Personal information
- Born: September 16, 1960 (age 66) Tbilisi, Georgia

Chess career
- Country: Soviet Union (until 1992) Georgia (1992–1996) Italy (1996–2007) Monaco (since 2007)
- Title: Grandmaster (1992)
- Peak rating: 2540 (July 1997)

= Igor Efimov (chess player) =

Georgian-Monégasque chess grandmaster (born 1960)

Igor Borisovich Efimov is a Georgian chess grandmaster who plays for Monaco.

==Chess career==
He won the Italian Chess Championship in 1997 and 1998.

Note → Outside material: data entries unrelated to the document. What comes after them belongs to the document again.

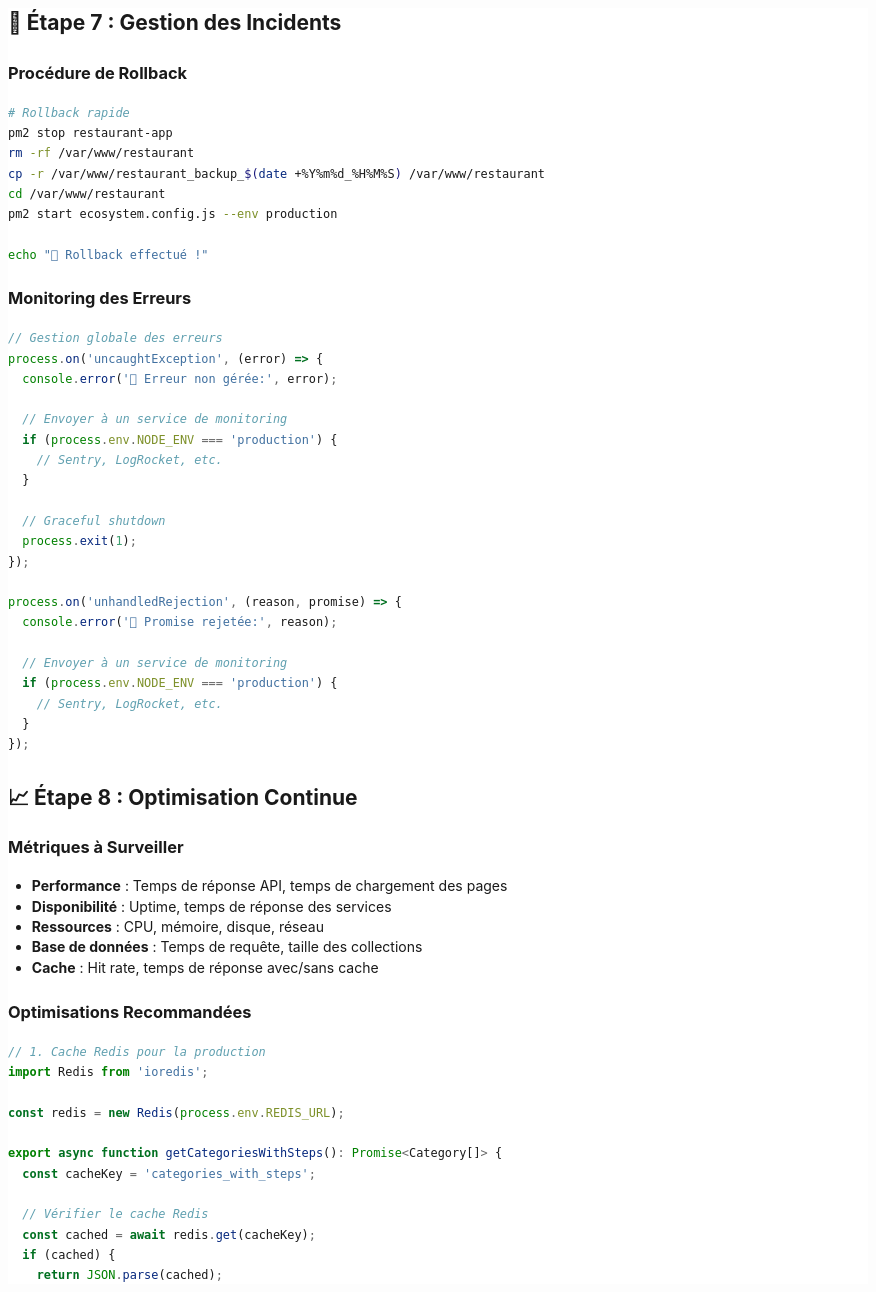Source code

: ## 🚨 **Étape 7 : Gestion des Incidents**

### **Procédure de Rollback**
```bash
# Rollback rapide
pm2 stop restaurant-app
rm -rf /var/www/restaurant
cp -r /var/www/restaurant_backup_$(date +%Y%m%d_%H%M%S) /var/www/restaurant
cd /var/www/restaurant
pm2 start ecosystem.config.js --env production

echo "🔄 Rollback effectué !"
```

### **Monitoring des Erreurs**
```typescript
// Gestion globale des erreurs
process.on('uncaughtException', (error) => {
  console.error('🚨 Erreur non gérée:', error);
  
  // Envoyer à un service de monitoring
  if (process.env.NODE_ENV === 'production') {
    // Sentry, LogRocket, etc.
  }
  
  // Graceful shutdown
  process.exit(1);
});

process.on('unhandledRejection', (reason, promise) => {
  console.error('🚨 Promise rejetée:', reason);
  
  // Envoyer à un service de monitoring
  if (process.env.NODE_ENV === 'production') {
    // Sentry, LogRocket, etc.
  }
});
```

## 📈 **Étape 8 : Optimisation Continue**

### **Métriques à Surveiller**
- **Performance** : Temps de réponse API, temps de chargement des pages
- **Disponibilité** : Uptime, temps de réponse des services
- **Ressources** : CPU, mémoire, disque, réseau
- **Base de données** : Temps de requête, taille des collections
- **Cache** : Hit rate, temps de réponse avec/sans cache

### **Optimisations Recommandées**
```typescript
// 1. Cache Redis pour la production
import Redis from 'ioredis';

const redis = new Redis(process.env.REDIS_URL);

export async function getCategoriesWithSteps(): Promise<Category[]> {
  const cacheKey = 'categories_with_steps';
  
  // Vérifier le cache Redis
  const cached = await redis.get(cacheKey);
  if (cached) {
    return JSON.parse(cached);
```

In February 2017, he won the Monaco Chess Championship, where he tied for first place with Igor Berezowsky but prevailed on tiebreak scores.

As of October 2020, he was one of two grandmasters in Monaco, alongside David Marciano.

In June 2024, he won the European Small Nations Individual Chess Championship by scoring 8/9 without any losses and finishing ahead of Fred Berend and Serni Ribera Veganzones.

In September 2024, he played for Monaco at the 45th Chess Olympiad. At the event, he was defeated by Daniel Quizon, who became a grandmaster after their game.

He played in the Chess World Cup 2025, where he was defeated by Ediz Gürel in the first round.